The advantage to Security Orchestration, Automation and Response (SOAR) platforms, and in particular our Sumo Logic Cloud SOAR platform, is the ability it provides to tailor playbooks to deal with all manner of cyber incidents. These playbooks are defined by three key factors:
- Phases: Determine the number of phases for the response process based on the incident scenario. The phases are really a placeholder for what you are trying to achieve in your response.
- Automation: How much automation will benefit the given scenario without hindering or otherwise adversely impacting your business.
- Actions: What actions apply to each phase and what is the benefit to each action.
Wash, rinse, re-playbook.
Playbooks should never be static and hard-coded for a fixed set of events. Ultimately, incidents will differ and you should always remain in control, ready to adapt and adjust the response workflow. This flexibility is vital should a Plan B need to be executed. The approach of Cloud SOAR to security playbooks supports both mature and emerging SOC teams by providing multi-flow advanced playbooks to the former, and for the less mature, a simplified Playbook containing a dual-mode where automation and manual actions can co-exist.
In talking with CSIRT/SOC managers, I have learned that they have typically aligned themselves with a particular standard. Most organizations follow the likes of ISO for Incident Response, NIST 800-62, or alternatives along the lines of CREST or NISA. Structured incident handling processes based on these standards are a great baseline, but how about also having actions and reactions pre-prepared and ready to respond immediately according to the threat you face? Can you see the instant advantage in having smaller, simpler playbooks specific to an adversary or threat scenario?
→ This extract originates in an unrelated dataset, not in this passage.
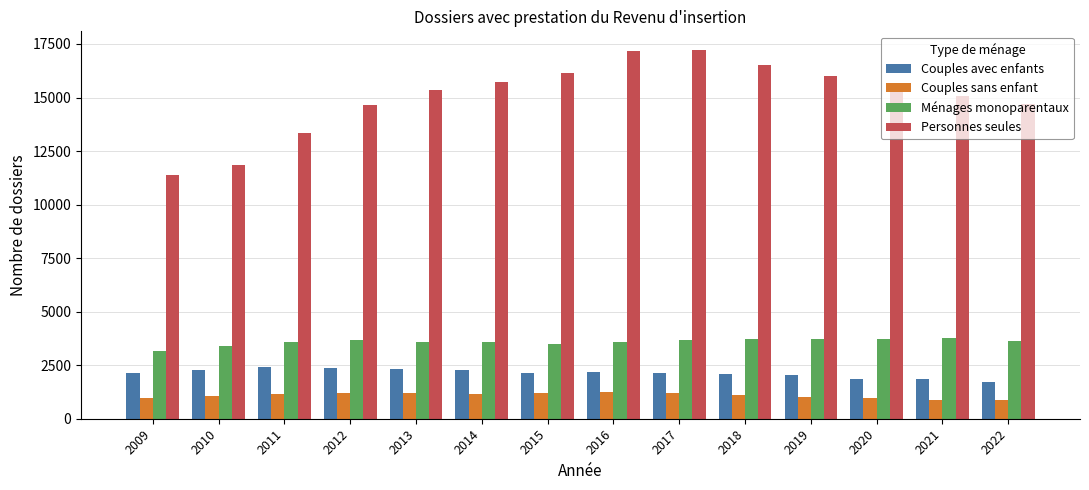

Is the value of Ménages monoparentaux at 2019 greater than the value of Personnes seules at 2016?

No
Dealing with incidents with tailored playbooks will ultimately provide better threat coverage as each has enrichment and containment actions that are concentrated on the tasks specific to a given scenario. Additionally, allowing your SOAR product to tie the dots to bring enrichment to the observables and the indicators encountered in incidents will bring measurable value to the increased speed of the incident response process. Allowing analysts dynamic interaction at all phases of the workflow will help also help your reactions become more efficient. This mix of structured playbooks and dynamic response capability can also help push the CSIRT teams into a more proactive mindset, allowing system and network-level security policy and infrastructure configuration changes to be handled on the fly while leveraging current and accurate information, and all from a single response console.